Hugging Face is widely known across the AI industry for its capabilities in natural language processing (NLP). Hugging Face has a large, open-source library containing pre-trained models including large language models (LLMs). LLMs such as BERT, RoBERTa, and GPT are particularly known for their cutting-edge natural language processing capabilities.
evoML has now integrated Hugging Face into its automated ML model code development and optimisation process, expanding the NLP functionalities of the platform. In this article, we take a quick look at the benefits of this integration and discuss some key areas where NLP can be applied in the finance industry.
🤗 Hugging face
Hugging Face has a large, open-source library containing pre-trained models including models for natural language processing (NLP) tasks. These models can be further fine-tuned for specific machine learning tasks.
evoML is an AI optimisation platform that enables businesses to quickly generate production-ready AI model code from raw data in minutes not months, as well as accelerating existing AI model code for the targeted hardware, while reducing deployment costs.
evoML+Hugging Face: What’s so special?
With Hugging Face, evoML now offers cutting-edge NLP capabilities to businesses that want to build their own machine-learning models.
With this integration, our customers can now directly access Hugging Face pre-trained large language models (LLM) through evoML without leaving the platform. Users can then fine-tune these models on evoML with their custom datasets to improve performance further. Models developed using evoML can be easily optimised for faster speed and targeted hardware using evoML’s signature optimisation functionalities. Furthermore, customers can have full ownership of the model code without worrying about data privacy and security vulnerabilities.
Benefits of Building Custom Generative Models with evoML over Public APIs
- Data privacy. With evoML, your business data is not sent to external servers, ensuring complete data privacy.

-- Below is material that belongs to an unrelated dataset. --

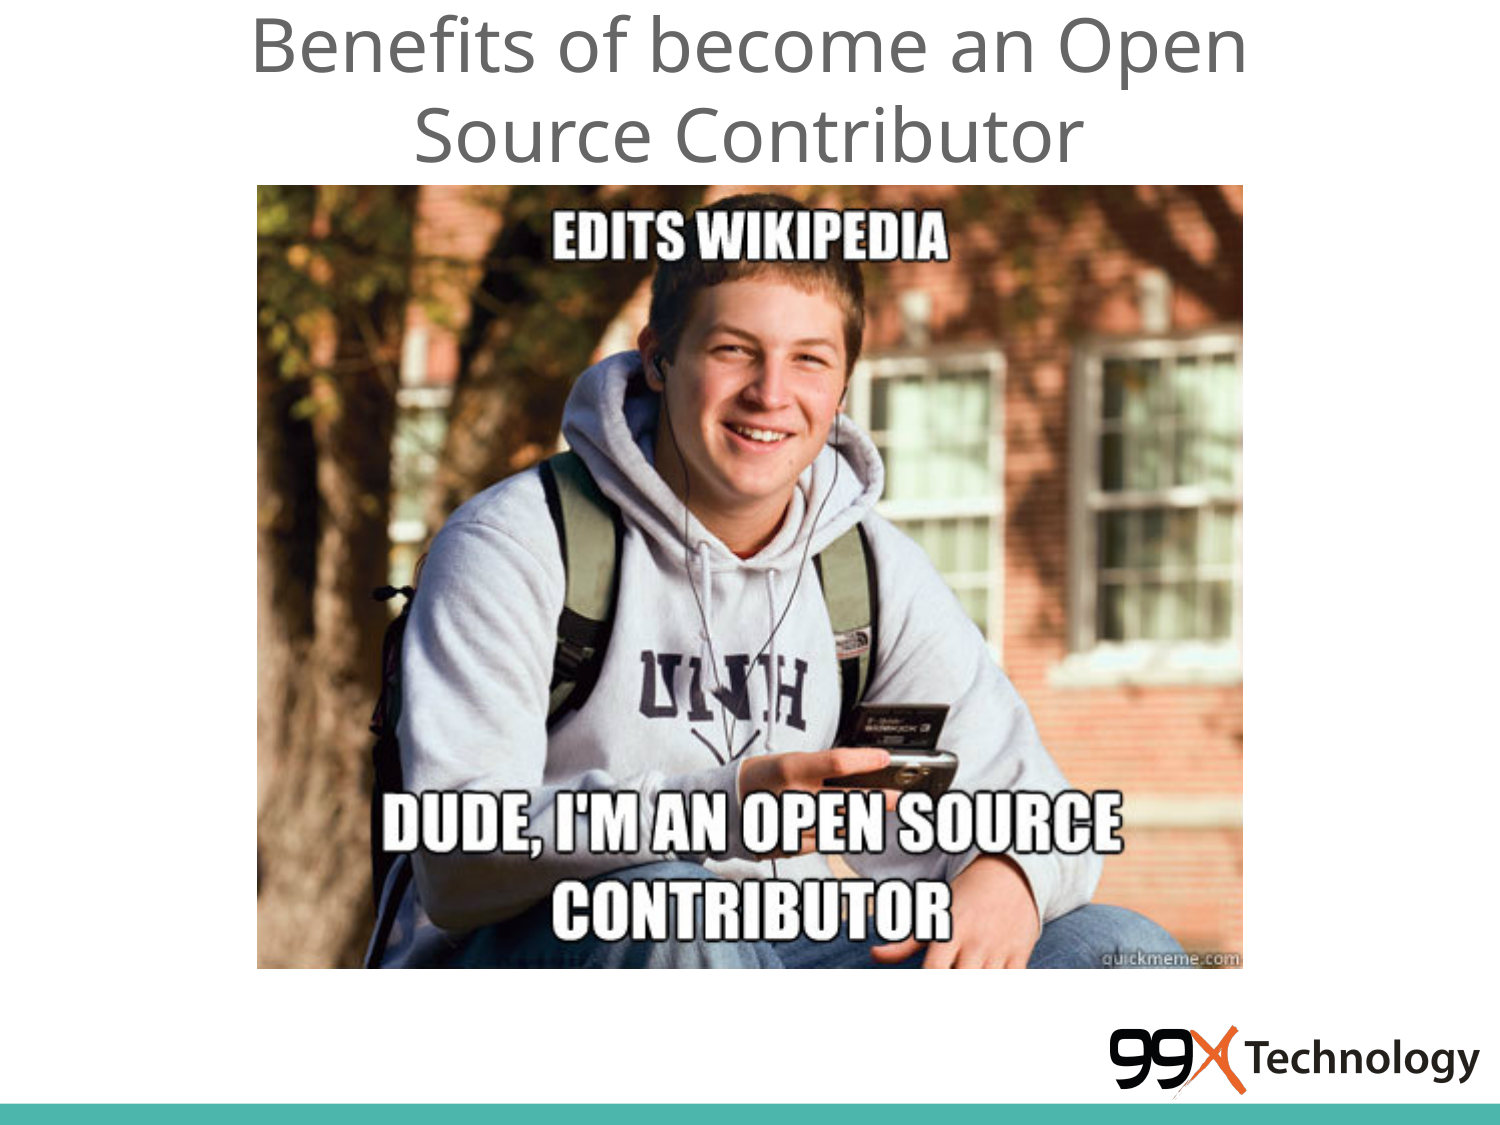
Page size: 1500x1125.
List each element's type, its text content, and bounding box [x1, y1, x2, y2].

- Flexibility. evoML offers a wide range of open-source models to choose from, and you can also upload your own models, providing greater flexibility and customisation.
- Model independence. You are not dependent on a third-party API service and have complete control over the model’s development, optimisation and maintenance.
How does it work?
Developing and fine-tuning NLP models on evoML is easy and straightforward, users simply upload their text data, customise options for the machine learning task, and direct evoML to carry out the model-building process.

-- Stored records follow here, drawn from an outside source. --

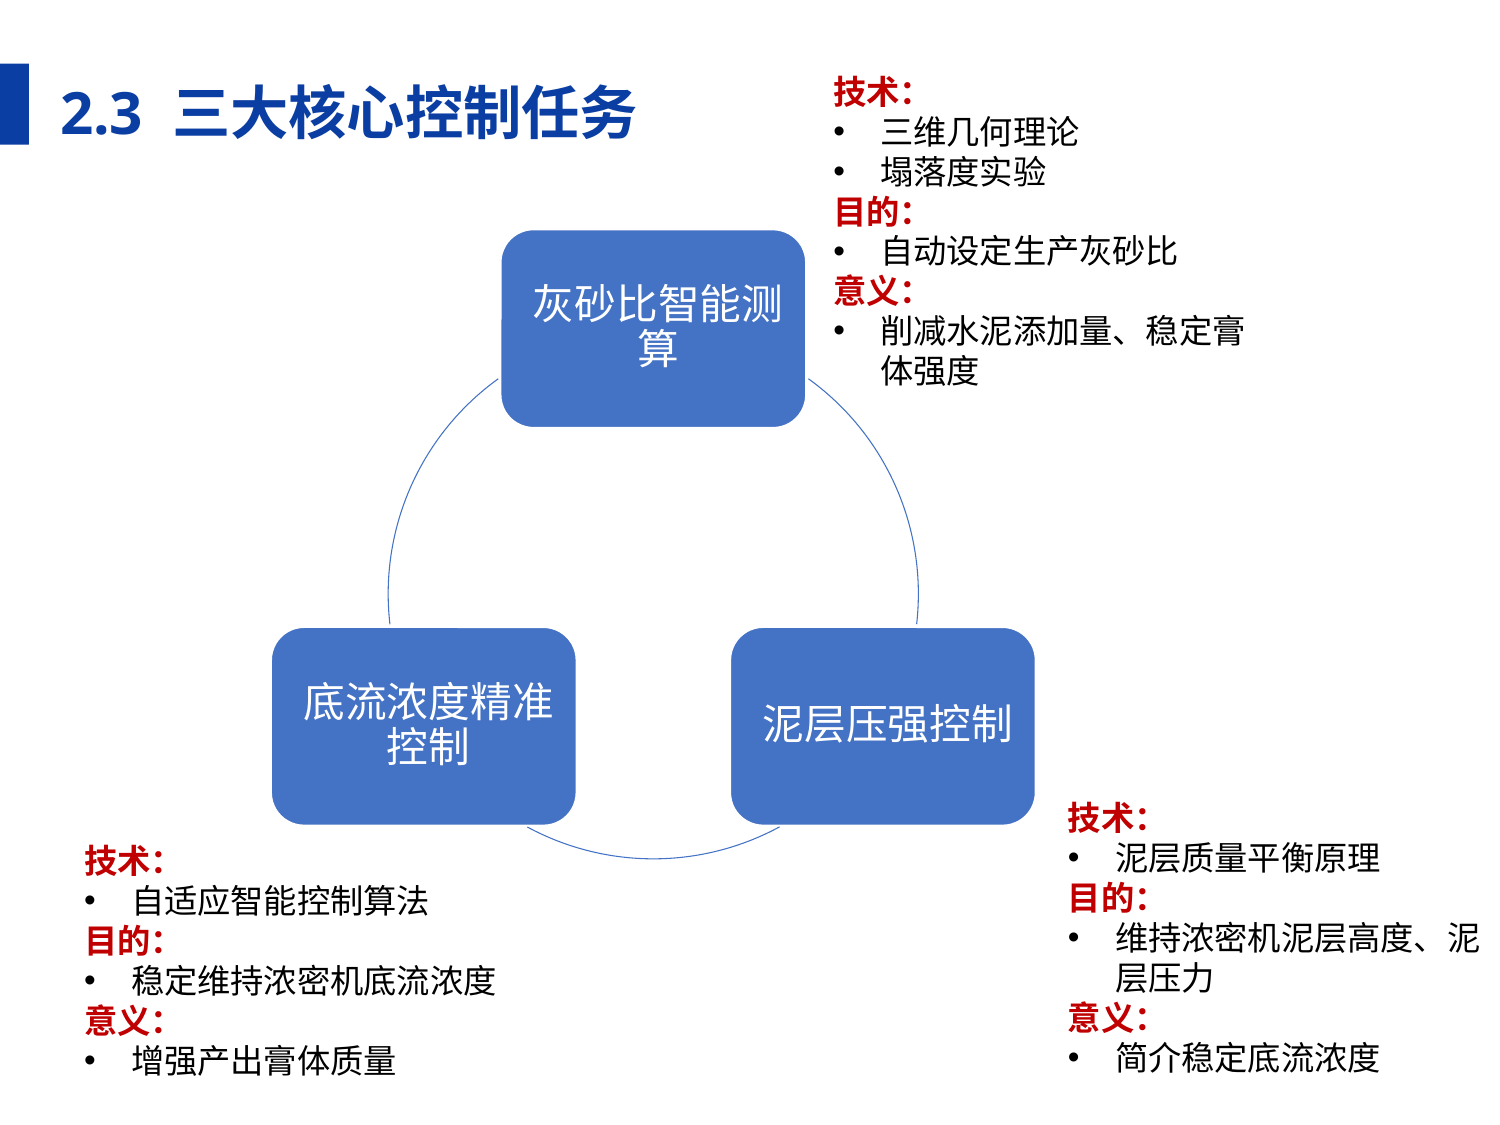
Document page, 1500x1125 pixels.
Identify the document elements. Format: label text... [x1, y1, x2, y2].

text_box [153, 229, 1154, 896]
text_box 2.3 三大核心控制任务 [45, 54, 654, 154]
text_box 技术： 自适应智能控制算法 目的： 稳定维持浓密机底流浓度 意义： 增强产出膏体质量 [69, 833, 517, 1088]
text_box 技术： 泥层质量平衡原理 目的： 维持浓密机泥层高度、泥层压力 意义： 简介稳定底流浓度 [1053, 790, 1500, 1085]
text_box 技术： 三维几何理论 塌落度实验 目的： 自动设定生产灰砂比 意义： 削减水泥添加量、稳定膏体强度 [818, 63, 1266, 398]
text_box [0, 63, 29, 145]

Further, evoML allows users to:
Choose which pre-trained language models to fine-tune on their own proprietary dataset.
2. Tune model parameters (such as
Max Length) in parallel using our search algorithm to get even better model performance.
3. Run models in parallel and compare them on selected optimisation metrics.
To understand this process in depth, see our explainer video here:
In addition to using evoML to develop models from scratch, users are also able to upload their own models (custom-built or from other platforms) to evoML and have them fine-tuned.
Key applications in finance
NLP has many applications across a variety of industries. We look at four key applications of NLP in finance below.
- Sentiment analysis: Sentiment analysis uses NLP to analyse the tone of text data. Texts can include financial news, customer reviews, or social media content. Sentiment analysis involves identifying and extracting subjective information, including opinions, attitudes, and emotions. With the help of sentiment analysis, financial investors and traders can gain valuable insights into market sentiment. This knowledge can be leveraged to gauge the overall mood of the market and understand how it might affect the performance of specific stocks or companies.
evoML and its Hugging Face-based NLP capabilities enable businesses to develop machine learning models to process larger amounts of text data for sentiment analysis, drawing more useful insights on which to base financial decisions.
- Named entity recognition: Named entity recognition (NER) uses NLP to identify and extract named entities from text data, including company names, stock symbols, financial terms, and other important information. With Hugging Face and its LLM capabilities now embedded in evoML, businesses can quickly identify and extract key information and trends from large volumes of text data to gain a deeper understanding of market trends.
- Customer support: Technologies such as NLP-powered chatbots enhance customer support tasks of financial services. They can be used to answer customer queries that would otherwise require human input. Especially by using chatbots to answer more generic questions, financial firms can direct valuable human resources to address more critical concerns. evoML allows customers to draw from language models that are trained on large datasets, thereby improving the robustness of chatbots.
- Forecasting: NLP and text data can be used to better forecast future trends in the financial sector, such as price movements. Using evoML and its NLP tools, financial analysts are able to analyse text data such as financial reports, social media content, and news, to develop a more holistic view of financial markets, allowing for more accurate forecasts of financial indicators.
In any of the above use cases, users can simply upload their text data to evoML (real data or synthetically generated/augmented data) to develop custom machine learning models to support the selected task.